* _READING TEXT_:
------------------------------
Most of Colbert’s staff and contact relationships were formed long ago, and have survived and thrived for decades. Terry Raskyn runs the New York office of IRD. A true veteran of the television news business, Raskyn is so deeply involved that she measures time by major news stories. “I’ve been working for Tom since just before 9/11,” she says. “When OJ [Simpson trial in 1994] happened, we put together an instant book.”

Colbert elaborates on the extraordinary circumstances. “I got a call from the coroner’s office from a guy called Knuckles,” he explains. “He said police were looking for OJ. We had a book commitment the next morning.”

The news pipeline that Colbert created changed the nature of the business for countless small-town reporters. The biggest change is that the freelance tipsters now get a piece of all the national action. Indeed, the historical lack of financial reciprocity between the major media and regional sources is what prompted Colbert to strike out on his own, after many years at the CBS news station in Los Angeles, KCBS-TV, and at Paramount Studios.

The idea worked, and Colbert’s original army of 150 has ballooned to 500 news sources around the world, including some funneling tips through an IRD office in New Zealand. “It’s very competitive to become an IRD source,” Colbert explains. “Knock on wood; we’re still the only middleman service for small-town reporters.”

In Denver, Barry Bortnick, a newspaper reporter with 20 years experience, is one of Colbert’s news sources and book authors. “I have known Tom and the gang at IRD for 15 years,” Bortnick says. “Tom knows the media like no one else, and he works his butt off for his clients and friends.”

On the other end of his business are the clients who pay for the service. They rely on IRD’s efficiency and honesty. In New York, Susan Zirinsky is the executive producer of CBS’s “48 Hours / Mystery” (UPDATE, 2019: Now President of CBS News). She can’t afford to waste time with predators trying to make a fast buck, often from another’s misfortune.
------------------------------
Stored items:
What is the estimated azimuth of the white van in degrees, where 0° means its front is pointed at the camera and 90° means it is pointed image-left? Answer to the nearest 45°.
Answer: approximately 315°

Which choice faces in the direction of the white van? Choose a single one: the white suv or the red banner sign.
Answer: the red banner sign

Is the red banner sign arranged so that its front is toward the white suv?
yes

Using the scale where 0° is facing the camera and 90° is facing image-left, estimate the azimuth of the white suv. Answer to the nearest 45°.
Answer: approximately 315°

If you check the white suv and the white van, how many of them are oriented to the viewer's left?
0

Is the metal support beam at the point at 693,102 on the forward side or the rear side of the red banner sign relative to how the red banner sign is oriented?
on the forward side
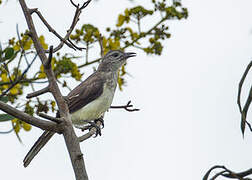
------------------------------
* _WORK INSTRUCTIONS_: Pick up the article on Tom Colbert and his news tip service, IRD, right after its final sentence and write the next part.

* _TASK RESPONSE_:
“There are these people called story brokers,” Zirinsky explains. “I have found dealings with some of them to be grotesque.” In contrast, Zirinsky is comfortable working with IRD and Colbert. “IRD is just a clean group of reporters,” she says. “Everything is above board.”

That opinion is echoed by other clients, including Nash Entertainment’s Debra Weeks, the executive producer of TruTV reality shows. Weeks has known Colbert since college, and calls him a “straight shooter.”

IRD’s core focus, however, is developing books, television movies and feature films based on the story tips—more than twenty have wound up on the big and small screen.

Joey Plager was the executive producer of an NBC movie titled Baby Brokers, starring Cybill Shepherd. It was based on a Los Angeles news story, broken by Colbert, about a deceitful mother and father selling their unborn babies to desperate, childless couples. Plager also had a good word. “Tom has a really great nose for stories that both entertain as well as educate,” he says, “and he’s a fun guy to work with.”

“What I enjoy most is being there first,” says Colbert, summing up his infatuation with the true-story business. “It’s like watching the future unfold from the front row.”

FYI (2021): For a list of Colbert’s projects that have made it to the big and small screens, click on the homepage’s long highway. For more on his past movies and documentaries (videos, interviews and articles), please go to IRD’s new website, IndustryRandD.com.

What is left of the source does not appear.